Detalhes do exercício
Segundo o texto sobre o Contestado entre Minas Gerais e Espírito Santo, qual era a extensão do território da zona do Contestado?

Texto citado
Artigo produzido pela equipe de Gestão Documental do TJMMG: 2º Sgt PM Nayana de Souza Ramos Cb BM Lucélia Moreira Santos Assistente Adm. Adrieli Lucchette Ferraz Assistente Adm. Leonardo F. M. de Souza Assistente Adm. Marileide Alves Rocha Assistente Adm. Rodolfo Morais Medina
1800 - O Contestado entre Minas Gerais e Espírito Santo
A história do Contestado tem suas raízes em 8 de outubro de 1800, entre os estados de Minas Gerais e Espírito Santo, quando foi instituído uma demarcação, motivado pela abertura do Rio Doce à navegação.
Um século depois, em 18 de outubro de 1904, os dois estados adotaram como linha divisória, ao norte do Rio Doce, a Serra dos Aimorés ou do Souza, que, com o tempo e confusão de denominações, se tornou o real ponto da discórdia.
Minas Gerais reconhecia que a Serra dos Aimorés estava situada em Água Branca, no Espírito Santo, os capixabas rechaçavam, afirmando que era em Conselheiro Pena, em Minas. E, nesse meio, ficou esta região contestada por ambos.
Em 1914, o Supremo Tribunal Federal (STF) asseverou a Serra dos Aimorés como divisor oficial dos dois estados. A partir de então, o clima de medo, insegurança e ameaças eclodiu entre mineiros e capixabas. Conta a história que “toda localidade tinha dupla jurisdição, convivendo uma autoridade do Espírito Santo e outra de Minas. Quem torcia por Minas, registrava o filho em cartório mineiro, e quem era a favor do Espírito Santo fazia o contrário”.
Em meio a essa guerra fria, a zona do Contestado era um território de 10 mil km2 que, desde 1903, estava sendo disputado litigiosamente pelos governos do Espírito Santo e de Minas Gerais.
Adilson Vilaça informa que:
“(...) o Contestado era uma verdadeira terra sem lei, com muitos povoados sob jugo de dupla jurisdição, mineira e capixaba, e maior quantidade sem jurisdição alguma”. Sendo assim, continua o pesquisador, “a lei do mais forte fez império. Ocorreram ao abrigo do Contestado criminosos de longínquos recantos. Desgarrados, aproveitadores, jagunços, charlatões, mascates, tropeiros e levas de sem-terra moviam-se na mira das enfurecidas polícias estaduais que tentavam, com pouco sucesso e uso de muita arbitrariedade, fazer prevalecer a ordem. (...) Nem sequer os padres se entendiam, engalfinhando-se na disputa fronteiriça – padres mineiros e capixabas hostilizavam-se publicamente (...)”.
As tropas mineiras e capixabas em prontidão. O clima de tensão e de um iminente combate se espalhou entre os militares e a população. Anos de apreensão e entrincheiramento.

Informações fornecidas
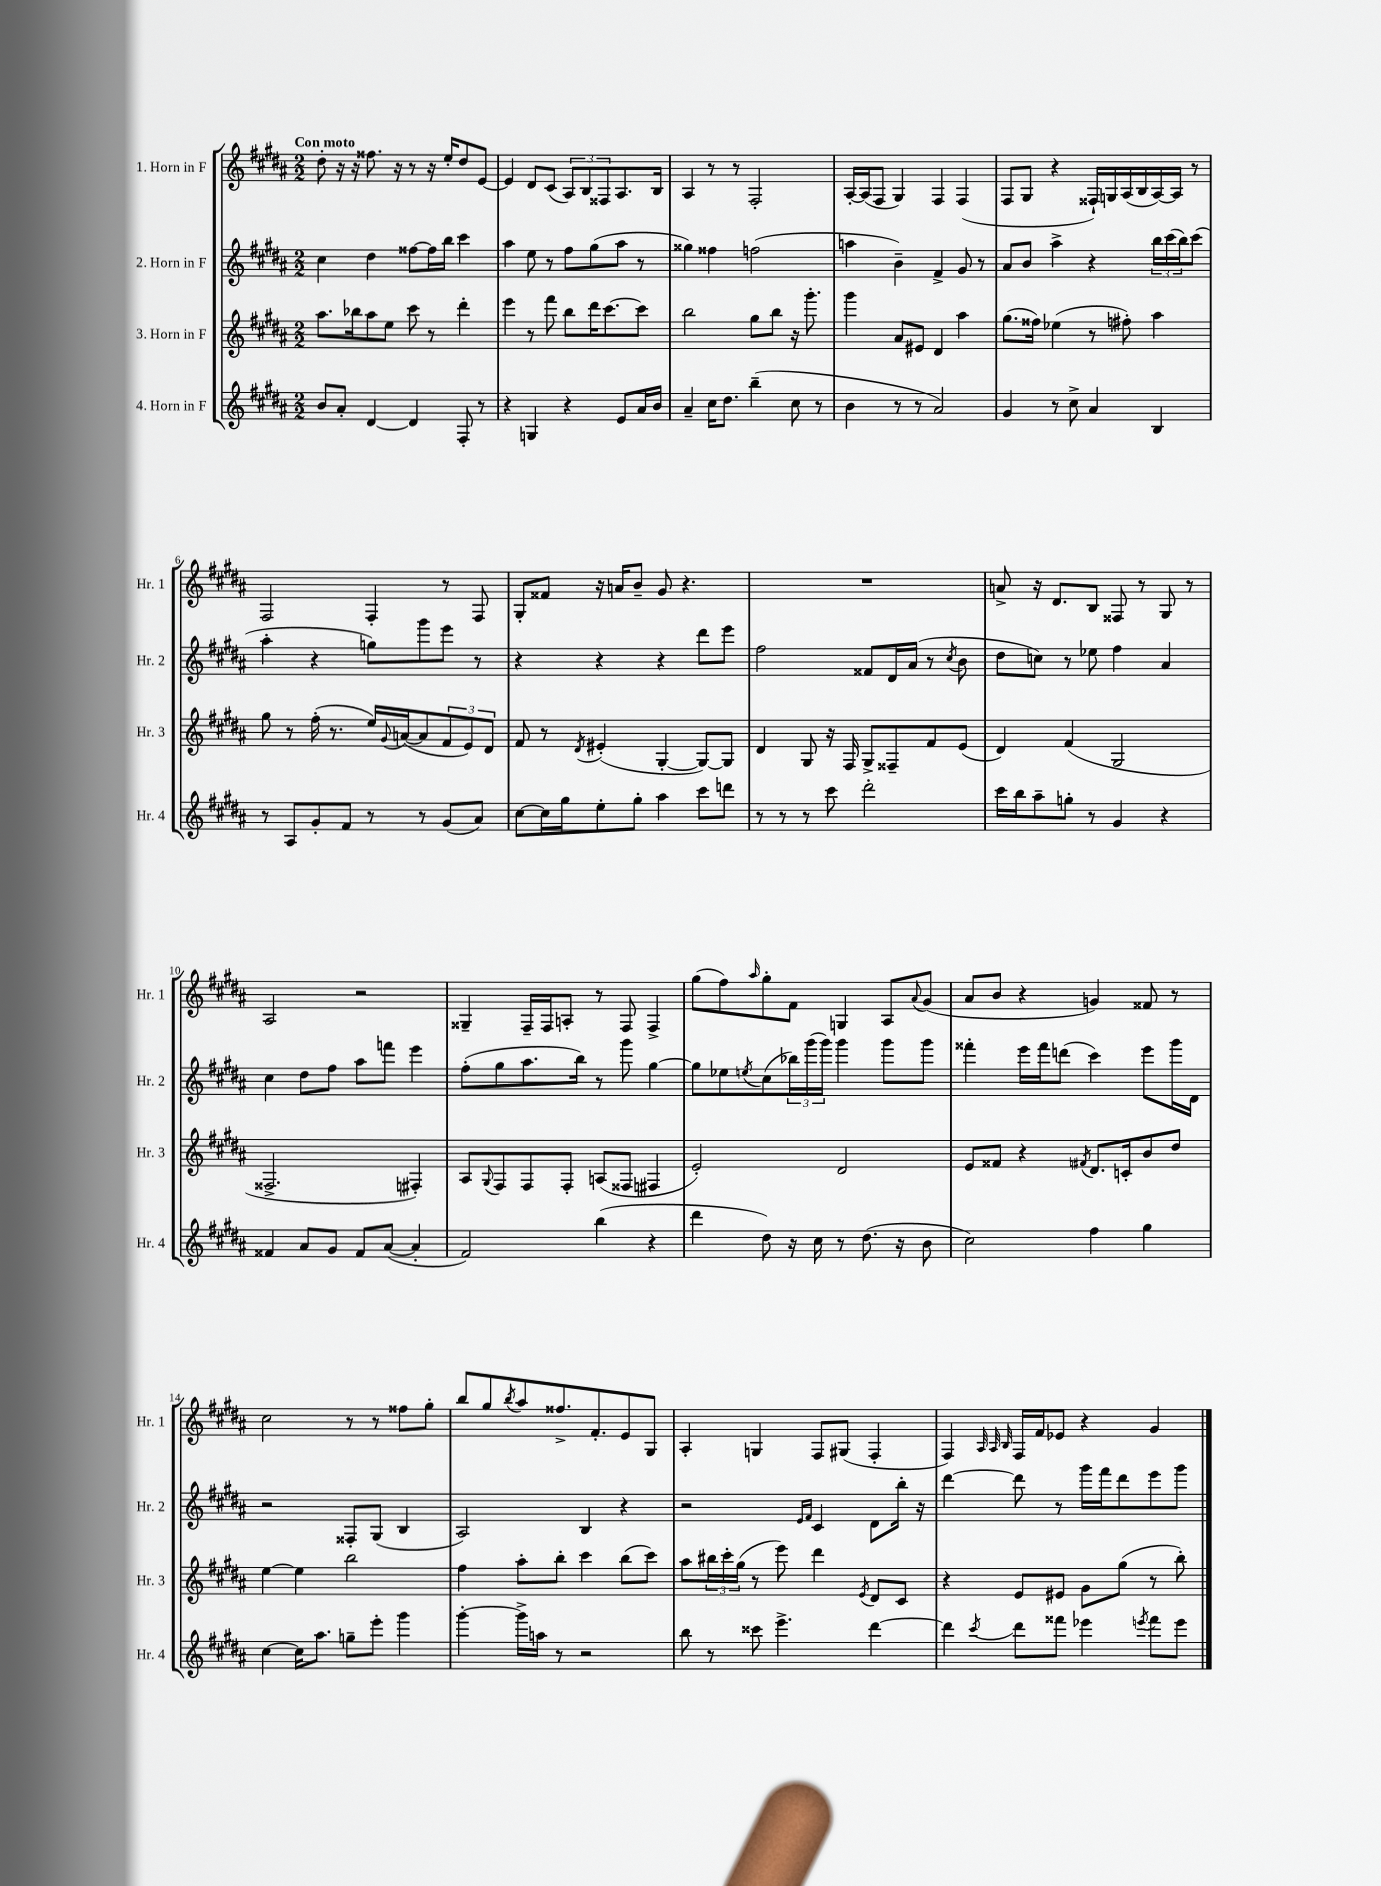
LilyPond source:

Resposta da tarefa
A zona do Contestado era um território de 10 mil km2.